Work order = Where does the word "knee" occur in the material? Copy each line that has it.

(Listed records begins)

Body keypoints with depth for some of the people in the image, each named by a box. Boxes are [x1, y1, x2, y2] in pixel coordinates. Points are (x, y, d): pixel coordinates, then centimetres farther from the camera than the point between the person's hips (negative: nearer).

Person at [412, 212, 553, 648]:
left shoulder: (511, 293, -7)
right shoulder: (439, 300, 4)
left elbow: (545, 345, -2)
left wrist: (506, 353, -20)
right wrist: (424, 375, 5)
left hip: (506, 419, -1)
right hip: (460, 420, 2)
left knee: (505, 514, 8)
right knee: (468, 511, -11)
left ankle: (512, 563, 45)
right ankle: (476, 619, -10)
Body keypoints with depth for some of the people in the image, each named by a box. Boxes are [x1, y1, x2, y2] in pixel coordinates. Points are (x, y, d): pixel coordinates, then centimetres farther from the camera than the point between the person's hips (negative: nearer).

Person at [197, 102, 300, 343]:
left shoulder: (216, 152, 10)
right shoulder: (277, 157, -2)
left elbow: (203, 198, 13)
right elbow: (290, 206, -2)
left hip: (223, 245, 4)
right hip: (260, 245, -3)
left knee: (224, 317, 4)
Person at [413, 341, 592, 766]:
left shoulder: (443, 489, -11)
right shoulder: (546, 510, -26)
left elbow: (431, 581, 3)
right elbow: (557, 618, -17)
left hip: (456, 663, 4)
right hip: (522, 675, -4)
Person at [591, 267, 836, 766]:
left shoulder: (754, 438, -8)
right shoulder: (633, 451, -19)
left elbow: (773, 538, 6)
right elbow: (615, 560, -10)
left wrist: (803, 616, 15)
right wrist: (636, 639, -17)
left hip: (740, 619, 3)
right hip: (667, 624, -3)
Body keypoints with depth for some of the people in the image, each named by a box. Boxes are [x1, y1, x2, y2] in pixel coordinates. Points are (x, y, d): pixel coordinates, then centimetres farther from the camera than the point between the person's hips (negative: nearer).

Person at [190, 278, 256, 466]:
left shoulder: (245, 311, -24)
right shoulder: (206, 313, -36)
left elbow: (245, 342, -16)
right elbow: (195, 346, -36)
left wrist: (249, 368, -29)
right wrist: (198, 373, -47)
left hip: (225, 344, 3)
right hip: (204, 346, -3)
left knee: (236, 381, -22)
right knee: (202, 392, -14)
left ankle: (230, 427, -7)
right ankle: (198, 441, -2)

(Listed records ends)

Worked solution =
left knee: (505, 514, 8)
right knee: (468, 511, -11)
left knee: (224, 317, 4)
left knee: (236, 381, -22)
right knee: (202, 392, -14)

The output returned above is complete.